What is required → Present every line of the material below as a numbered list, skipping blank lines and leaving out the pictures.

── Recorded data

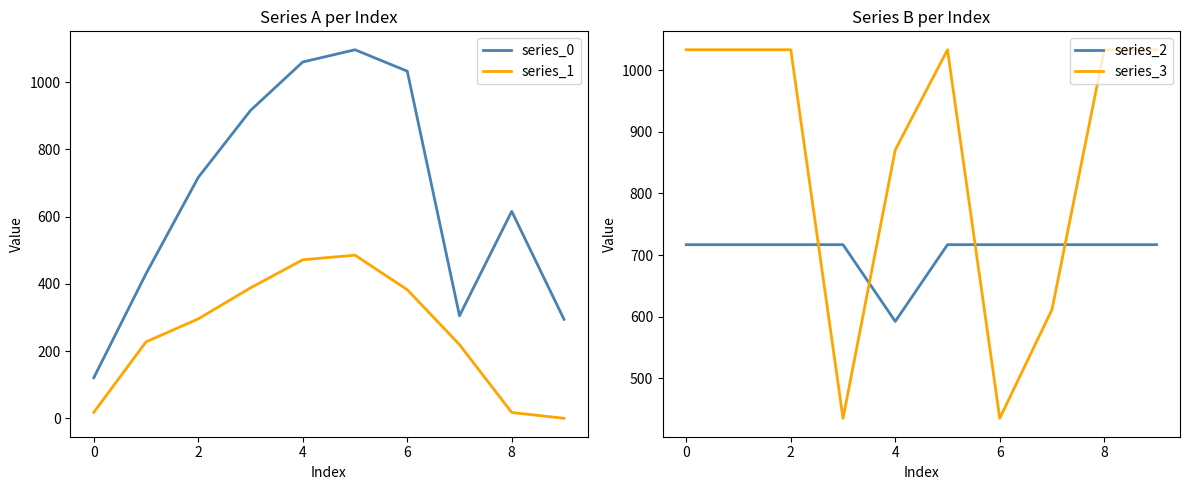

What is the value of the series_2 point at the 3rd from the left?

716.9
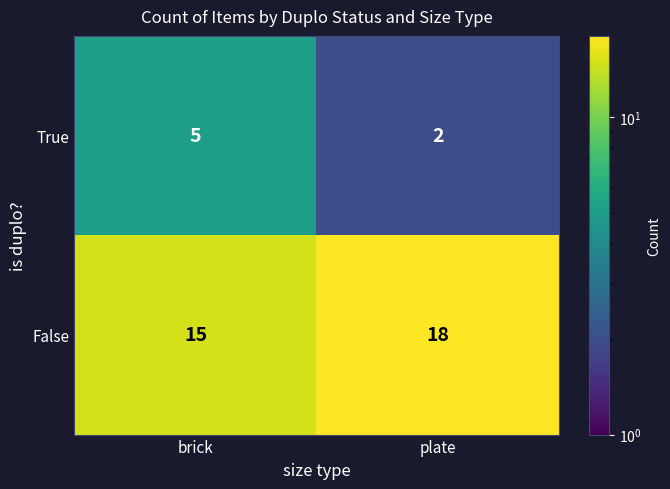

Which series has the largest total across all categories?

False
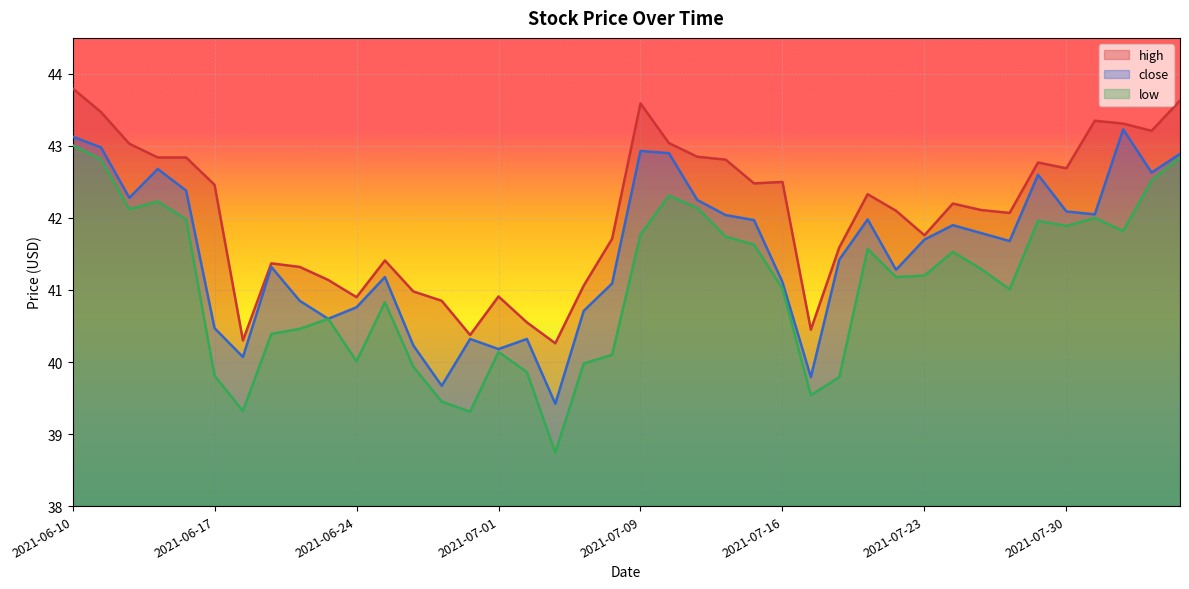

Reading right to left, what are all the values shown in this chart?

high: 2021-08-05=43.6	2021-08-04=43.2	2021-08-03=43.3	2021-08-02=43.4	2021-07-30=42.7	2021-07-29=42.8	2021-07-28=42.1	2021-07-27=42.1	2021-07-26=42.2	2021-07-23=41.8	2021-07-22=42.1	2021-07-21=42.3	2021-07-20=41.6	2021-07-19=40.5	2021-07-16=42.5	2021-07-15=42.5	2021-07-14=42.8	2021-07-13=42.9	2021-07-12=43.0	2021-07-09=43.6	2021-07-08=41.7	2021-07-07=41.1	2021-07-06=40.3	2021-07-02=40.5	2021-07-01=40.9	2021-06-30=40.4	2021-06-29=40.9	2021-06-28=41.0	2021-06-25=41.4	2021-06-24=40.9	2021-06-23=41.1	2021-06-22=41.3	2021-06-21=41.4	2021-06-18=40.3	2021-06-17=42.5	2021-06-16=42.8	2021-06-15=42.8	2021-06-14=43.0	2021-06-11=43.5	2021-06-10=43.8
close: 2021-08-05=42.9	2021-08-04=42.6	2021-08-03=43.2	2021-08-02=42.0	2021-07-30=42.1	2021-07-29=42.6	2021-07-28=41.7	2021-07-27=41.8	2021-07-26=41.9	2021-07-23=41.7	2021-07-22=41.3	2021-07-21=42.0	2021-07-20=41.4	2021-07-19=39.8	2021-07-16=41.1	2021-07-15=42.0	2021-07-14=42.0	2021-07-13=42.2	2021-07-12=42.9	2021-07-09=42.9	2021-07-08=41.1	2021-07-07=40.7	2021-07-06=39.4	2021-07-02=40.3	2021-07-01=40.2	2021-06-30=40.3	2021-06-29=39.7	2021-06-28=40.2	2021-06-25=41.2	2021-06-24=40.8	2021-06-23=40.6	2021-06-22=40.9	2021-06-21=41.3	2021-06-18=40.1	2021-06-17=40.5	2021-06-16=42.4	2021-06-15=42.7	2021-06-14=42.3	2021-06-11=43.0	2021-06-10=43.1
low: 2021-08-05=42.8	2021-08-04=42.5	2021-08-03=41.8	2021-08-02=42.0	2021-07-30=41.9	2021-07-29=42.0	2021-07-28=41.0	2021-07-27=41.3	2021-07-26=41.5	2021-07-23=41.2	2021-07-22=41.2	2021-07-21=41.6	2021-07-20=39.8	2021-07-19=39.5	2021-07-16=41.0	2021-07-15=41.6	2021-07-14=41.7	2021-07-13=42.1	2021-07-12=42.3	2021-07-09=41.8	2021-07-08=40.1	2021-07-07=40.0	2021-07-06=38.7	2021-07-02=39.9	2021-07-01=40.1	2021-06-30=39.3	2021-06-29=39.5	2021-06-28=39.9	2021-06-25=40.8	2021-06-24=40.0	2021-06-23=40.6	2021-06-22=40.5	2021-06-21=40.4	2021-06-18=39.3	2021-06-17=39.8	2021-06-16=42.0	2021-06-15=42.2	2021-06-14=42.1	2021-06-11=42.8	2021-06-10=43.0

────

Result of this exercise →
1. What is the value of the series_2 point at the 3rd from the left?
2. 716.9
3. Which series has the largest total across all categories?
4. False
5. Reading right to left, what are all the values shown in this chart?
6. high: 2021-08-05=43.6	2021-08-04=43.2	2021-08-03=43.3	2021-08-02=43.4	2021-07-30=42.7	2021-07-29=42.8	2021-07-28=42.1	2021-07-27=42.1	2021-07-26=42.2	2021-07-23=41.8	2021-07-22=42.1	2021-07-21=42.3	2021-07-20=41.6	2021-07-19=40.5	2021-07-16=42.5	2021-07-15=42.5	2021-07-14=42.8	2021-07-13=42.9	2021-07-12=43.0	2021-07-09=43.6	2021-07-08=41.7	2021-07-07=41.1	2021-07-06=40.3	2021-07-02=40.5	2021-07-01=40.9	2021-06-30=40.4	2021-06-29=40.9	2021-06-28=41.0	2021-06-25=41.4	2021-06-24=40.9	2021-06-23=41.1	2021-06-22=41.3	2021-06-21=41.4	2021-06-18=40.3	2021-06-17=42.5	2021-06-16=42.8	2021-06-15=42.8	2021-06-14=43.0	2021-06-11=43.5	2021-06-10=43.8
7. close: 2021-08-05=42.9	2021-08-04=42.6	2021-08-03=43.2	2021-08-02=42.0	2021-07-30=42.1	2021-07-29=42.6	2021-07-28=41.7	2021-07-27=41.8	2021-07-26=41.9	2021-07-23=41.7	2021-07-22=41.3	2021-07-21=42.0	2021-07-20=41.4	2021-07-19=39.8	2021-07-16=41.1	2021-07-15=42.0	2021-07-14=42.0	2021-07-13=42.2	2021-07-12=42.9	2021-07-09=42.9	2021-07-08=41.1	2021-07-07=40.7	2021-07-06=39.4	2021-07-02=40.3	2021-07-01=40.2	2021-06-30=40.3	2021-06-29=39.7	2021-06-28=40.2	2021-06-25=41.2	2021-06-24=40.8	2021-06-23=40.6	2021-06-22=40.9	2021-06-21=41.3	2021-06-18=40.1	2021-06-17=40.5	2021-06-16=42.4	2021-06-15=42.7	2021-06-14=42.3	2021-06-11=43.0	2021-06-10=43.1
8. low: 2021-08-05=42.8	2021-08-04=42.5	2021-08-03=41.8	2021-08-02=42.0	2021-07-30=41.9	2021-07-29=42.0	2021-07-28=41.0	2021-07-27=41.3	2021-07-26=41.5	2021-07-23=41.2	2021-07-22=41.2	2021-07-21=41.6	2021-07-20=39.8	2021-07-19=39.5	2021-07-16=41.0	2021-07-15=41.6	2021-07-14=41.7	2021-07-13=42.1	2021-07-12=42.3	2021-07-09=41.8	2021-07-08=40.1	2021-07-07=40.0	2021-07-06=38.7	2021-07-02=39.9	2021-07-01=40.1	2021-06-30=39.3	2021-06-29=39.5	2021-06-28=39.9	2021-06-25=40.8	2021-06-24=40.0	2021-06-23=40.6	2021-06-22=40.5	2021-06-21=40.4	2021-06-18=39.3	2021-06-17=39.8	2021-06-16=42.0	2021-06-15=42.2	2021-06-14=42.1	2021-06-11=42.8	2021-06-10=43.0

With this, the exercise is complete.